Re: [PATCH 2/2] pidfd: add pidfdfs

Linus Torvalds <torvalds@xxxxxxxxxxxxxxxxxxxx> · Sun, 18 Feb 2024 10:57:19 -0800

On Sun, 18 Feb 2024 at 10:08, Linus Torvalds
<torvalds@xxxxxxxxxxxxxxxxxxxx> wrote:
>
> The only ugliness I see is the one that comes from the original code -
> I'm not thrilled about the "return -EAGAIN" part, and I think that if
> we found a previously stashed entry after all, we should loop.
>
> But I think that whole horror comes from a fear of an endless loop
> when the dentry is marked dead, and another CPU still sees the old
> value (so you can't re-use it, and yet it's not NULL).

Actually, I think this is fairly easily fixable, but let's fix it
*after* you've done your cleanups.

The eventual fix is fairly simple: allow installing a new dentry not
just as a replacement for a previous NULL dentry, but also replacing a
previous dead dentry.

That requires just two simple changes:

 - the ->d_prune() callback should no longer just blindly set the
stashed value to NULL, it would do

        // Somebody could have re-used our stash as the dentry
        // died, so we only NULL it out of if matches our pruned one
        cmpxchg(&stashed, dentry, NULL);

 - when installing, instead of doing

        if (cmpxchg(&stashed, NULL, dentry) .. FAIL ..

   we'd loop with something like this:

        guard(rcu)();
        for (;;) {
                struct dentry *old;

                // Assume any old dentry was cleared out
                old = cmpxchg(&stashed, NULL, dentry);
                if (likely(!old))
                        break;

                // Maybe somebody else installed a good dentry
                // .. so release ours and use the new one
                if (lockref_get_not_dead(&old->d_lockref)) {
                        d_delete(dentry);
                        dput(dentry);
                        return old;
                }

                // There's an old dead dentry there, try to take it over
                if (likely(try_cmpxchg(&stashed, old, dentry)))
                        break;

                // Ooops, that failed, to back and try again
                cpu_relax();
        }

        // We successfully installed our dentry
        // as the new stashed one
        return dentry;

which really isn't doesn't look that complicated (note the RCU guard
as a way to make sure this all runs RCU-locked without needing to
worry about the unlock sequence).

Note: your initial optimistic "get_stashed_dentry()" stays exactly as
it is.

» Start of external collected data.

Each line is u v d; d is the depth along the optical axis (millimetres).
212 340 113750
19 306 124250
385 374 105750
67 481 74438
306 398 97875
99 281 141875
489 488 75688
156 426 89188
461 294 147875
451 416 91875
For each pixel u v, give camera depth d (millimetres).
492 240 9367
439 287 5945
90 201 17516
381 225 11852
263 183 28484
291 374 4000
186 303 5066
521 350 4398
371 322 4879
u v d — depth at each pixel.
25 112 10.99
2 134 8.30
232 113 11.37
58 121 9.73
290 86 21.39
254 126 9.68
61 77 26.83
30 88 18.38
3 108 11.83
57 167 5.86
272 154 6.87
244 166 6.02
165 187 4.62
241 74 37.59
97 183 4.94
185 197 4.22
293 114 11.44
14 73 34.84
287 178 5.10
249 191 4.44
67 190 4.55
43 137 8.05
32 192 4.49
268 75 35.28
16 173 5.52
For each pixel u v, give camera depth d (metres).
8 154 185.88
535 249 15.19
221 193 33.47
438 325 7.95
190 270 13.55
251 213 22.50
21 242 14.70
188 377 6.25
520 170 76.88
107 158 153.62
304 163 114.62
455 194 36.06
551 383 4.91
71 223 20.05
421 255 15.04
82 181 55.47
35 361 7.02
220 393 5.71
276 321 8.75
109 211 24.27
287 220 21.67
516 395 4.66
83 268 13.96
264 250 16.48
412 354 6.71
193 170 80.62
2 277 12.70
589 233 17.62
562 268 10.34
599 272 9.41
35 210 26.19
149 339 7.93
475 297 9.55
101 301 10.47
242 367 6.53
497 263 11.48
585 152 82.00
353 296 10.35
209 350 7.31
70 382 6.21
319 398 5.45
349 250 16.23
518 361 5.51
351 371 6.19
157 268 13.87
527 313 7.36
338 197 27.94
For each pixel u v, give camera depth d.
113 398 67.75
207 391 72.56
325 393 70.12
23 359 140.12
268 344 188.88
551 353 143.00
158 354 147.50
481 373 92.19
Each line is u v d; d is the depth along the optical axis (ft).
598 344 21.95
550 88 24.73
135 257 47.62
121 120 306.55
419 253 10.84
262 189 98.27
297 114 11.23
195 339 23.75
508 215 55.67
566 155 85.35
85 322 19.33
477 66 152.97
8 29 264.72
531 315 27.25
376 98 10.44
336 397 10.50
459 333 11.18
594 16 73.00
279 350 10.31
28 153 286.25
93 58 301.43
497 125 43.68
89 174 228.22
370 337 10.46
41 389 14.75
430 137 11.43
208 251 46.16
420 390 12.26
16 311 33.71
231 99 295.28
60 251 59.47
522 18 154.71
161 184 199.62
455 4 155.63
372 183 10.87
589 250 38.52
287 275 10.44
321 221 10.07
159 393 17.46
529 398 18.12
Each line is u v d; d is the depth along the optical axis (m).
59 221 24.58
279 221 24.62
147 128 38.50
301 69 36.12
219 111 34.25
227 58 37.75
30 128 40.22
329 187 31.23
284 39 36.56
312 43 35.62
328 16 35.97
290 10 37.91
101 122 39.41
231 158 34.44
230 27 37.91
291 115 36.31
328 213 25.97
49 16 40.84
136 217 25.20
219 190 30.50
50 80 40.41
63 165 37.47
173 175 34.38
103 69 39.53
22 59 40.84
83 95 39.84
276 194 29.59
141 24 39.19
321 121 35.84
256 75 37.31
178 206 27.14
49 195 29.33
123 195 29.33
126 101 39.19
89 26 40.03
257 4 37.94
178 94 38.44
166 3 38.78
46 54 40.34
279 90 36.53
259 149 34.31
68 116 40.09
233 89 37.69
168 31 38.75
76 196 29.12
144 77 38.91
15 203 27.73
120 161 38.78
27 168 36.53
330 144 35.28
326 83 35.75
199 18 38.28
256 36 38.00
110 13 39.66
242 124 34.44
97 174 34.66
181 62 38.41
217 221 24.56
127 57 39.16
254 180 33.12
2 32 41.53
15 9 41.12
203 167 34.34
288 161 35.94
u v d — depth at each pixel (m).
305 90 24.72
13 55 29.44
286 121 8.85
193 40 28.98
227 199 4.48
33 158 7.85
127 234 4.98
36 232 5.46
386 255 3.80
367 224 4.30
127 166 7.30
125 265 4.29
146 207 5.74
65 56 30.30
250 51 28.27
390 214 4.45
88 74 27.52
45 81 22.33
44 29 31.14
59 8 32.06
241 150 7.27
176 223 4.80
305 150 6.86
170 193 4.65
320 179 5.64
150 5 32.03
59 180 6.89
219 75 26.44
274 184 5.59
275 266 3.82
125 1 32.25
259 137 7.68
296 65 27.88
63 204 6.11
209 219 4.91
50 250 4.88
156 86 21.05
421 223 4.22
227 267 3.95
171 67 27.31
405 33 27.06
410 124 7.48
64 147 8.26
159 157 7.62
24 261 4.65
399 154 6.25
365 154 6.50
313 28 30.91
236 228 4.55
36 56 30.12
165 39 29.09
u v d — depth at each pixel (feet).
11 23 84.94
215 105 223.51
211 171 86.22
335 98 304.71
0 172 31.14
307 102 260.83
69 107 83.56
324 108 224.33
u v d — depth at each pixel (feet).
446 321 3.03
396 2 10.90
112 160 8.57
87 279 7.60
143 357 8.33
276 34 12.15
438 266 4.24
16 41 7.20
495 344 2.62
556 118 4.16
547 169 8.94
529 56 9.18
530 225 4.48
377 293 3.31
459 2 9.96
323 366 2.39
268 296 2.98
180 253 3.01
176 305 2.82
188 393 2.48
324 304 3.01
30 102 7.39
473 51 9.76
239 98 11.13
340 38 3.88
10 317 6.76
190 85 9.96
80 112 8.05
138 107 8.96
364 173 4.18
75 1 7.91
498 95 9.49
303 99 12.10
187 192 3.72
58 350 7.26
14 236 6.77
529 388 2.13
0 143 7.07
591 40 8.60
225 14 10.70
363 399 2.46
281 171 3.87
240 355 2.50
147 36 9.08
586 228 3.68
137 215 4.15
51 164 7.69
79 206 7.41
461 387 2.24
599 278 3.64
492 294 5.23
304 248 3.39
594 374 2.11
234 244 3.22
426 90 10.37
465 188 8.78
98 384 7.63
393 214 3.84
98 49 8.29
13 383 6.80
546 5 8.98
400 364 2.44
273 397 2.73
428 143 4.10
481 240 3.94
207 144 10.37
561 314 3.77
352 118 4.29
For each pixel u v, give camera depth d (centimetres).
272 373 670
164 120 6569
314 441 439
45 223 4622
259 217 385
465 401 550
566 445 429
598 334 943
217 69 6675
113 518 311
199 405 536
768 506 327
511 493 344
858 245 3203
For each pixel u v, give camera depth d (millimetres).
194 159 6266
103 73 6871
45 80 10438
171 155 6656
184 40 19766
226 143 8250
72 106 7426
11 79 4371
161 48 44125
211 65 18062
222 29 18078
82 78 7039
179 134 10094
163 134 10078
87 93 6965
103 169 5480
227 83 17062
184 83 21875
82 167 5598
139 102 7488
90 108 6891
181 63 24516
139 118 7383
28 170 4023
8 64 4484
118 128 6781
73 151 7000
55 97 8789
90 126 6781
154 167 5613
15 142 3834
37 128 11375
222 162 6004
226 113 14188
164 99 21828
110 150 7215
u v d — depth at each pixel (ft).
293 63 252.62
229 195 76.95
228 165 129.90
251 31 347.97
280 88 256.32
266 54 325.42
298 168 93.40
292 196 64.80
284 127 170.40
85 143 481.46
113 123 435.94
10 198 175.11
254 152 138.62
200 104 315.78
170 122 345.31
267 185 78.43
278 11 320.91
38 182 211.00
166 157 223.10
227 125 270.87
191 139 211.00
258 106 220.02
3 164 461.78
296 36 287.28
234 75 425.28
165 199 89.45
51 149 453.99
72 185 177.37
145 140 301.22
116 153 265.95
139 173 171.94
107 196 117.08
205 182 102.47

The above loop is just for the "oh, we didn't trivially re-use
an old dentry, so now we need to allocate a new one and install it"
case.

Anyway, the above is written just in the MUA, there's no testing of
the above, and again - I think this should be done *after* you've done
the cleanups of the current code. But I think it would clarify the odd
race condition with an old dentry dying just as a new one is created,
and make sure there isn't some -EAGAIN case that people need to worry
about.

Because either we can re-use the old one, or there isn't an old one,
or we find a dead one that can't be reused but can just be replaced.

Fairly straightforward, no?

               Linus